Salty Taste In Mouth

The Truth Behind that Salty Taste in Your Mouth

Do you have a salty taste in your mouth?  Does it drive you crazy because you not only taste salt every time you eat, but do not know where in the world it came from? If so, then this article will be a great service to you.  A salty taste in your mouth is unpleasant and annoying, and can make anyone want to seek out a solution as soon as possible.  While no one is always completely sure about what causes the salty taste, there are several probable explanations that may help you resolve your condition in a satisfactory manner.

First, let us examine the symptoms of a salty taste in your mouth.  The first (and obvious) symptom is – you guessed it – a salty taste.  The taste will be bitter and will not be quite the same taste as you get with morning breath, so do not confuse the two.  Some have also reported that their lips became salty as well, like they were tasting sweat – and as anyone who has ever exercised knows, sweat does not taste pleasant.  The second symptom that frequently accompanies the salty taste is a dry mouth.  If you have a salty taste and a dry mouth, then the solution to your condition may be relatively simple.

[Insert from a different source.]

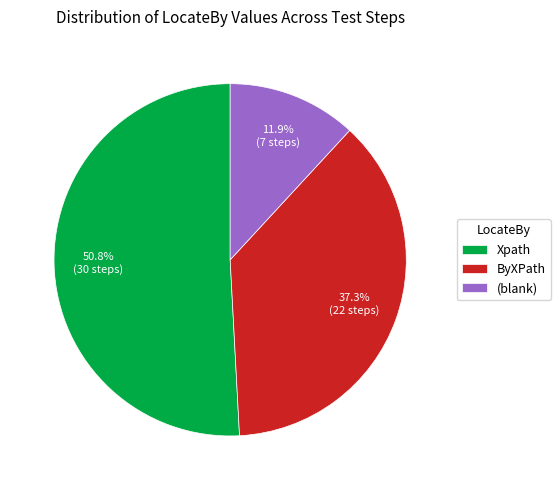

Which slice is the largest?

Xpath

Any time you have a dry mouth, you are dehydrated.  A dry mouth plus thirst is the way that your body informs you of the need to take in liquids.  Therefore, if you have a salty taste in your mouth and you have a dry mouth, you should begin to regularly consume liquids, such as water and juices.  Try to stay away from any drink with a lot of additives, like soda.  You should drink no more than 1 quart of water an hour, and should shoot for 8 quarts over the course of a day.

If this is not the case with you, then there are a few more possible causes of your affliction. The first is another fairly obvious one (although not as clear as the one above): poor dental hygiene.  If you do not regularly brush your teeth and your tongue, then you could develop deposits on your teeth and gums that can result in a salty taste.  Therefore, brushing your teeth regularly and taking good care of your mouth is crucial in not only getting rid of salty tastes, but in keeping your mouth as healthy as possible.

Another possible cause of the salty taste could be infection, specifically an infection of the sinuses.  When your sinuses become infected, your body responds with white blood cells. Mucus also starts to gather (as anyone who has ever been congested knows).  This mucus can drip down or move into your mouth, resulting in not only bad breath, but a taste that many have described as salty.  If this is the case, then you should treat the infection with antibiotics from your doctor, if it is bacterial in nature. The salty taste should go away once the sinusitis disappears.

The final possible cause of a salty taste in your mouth is a salivary gland disease.  Your saliva coats your mouth to clean it and aid in processing your food.  Problems with the salivary glands (located under your jaw) can result in a myriad of complications, possibly including a salty taste. Sjogren's syndrome, for example, causes your body to dry in several places – including your mouth.  Mumps may also cause problems with your salivary glands.  Or, they could just become infected by a virus or bacteria.  You should consult your physician in order to gauge if this is true for you.

In conclusion, a salty taste that is present in your mouth can be quite bothersome and often ruins people's enjoyment of food.  There are a variety of causes for this condition, ranging from the simple to the more serious.  I recommend and encourage anyone who has a salty taste to go a trained physician for a more thorough diagnosis and treatment plan.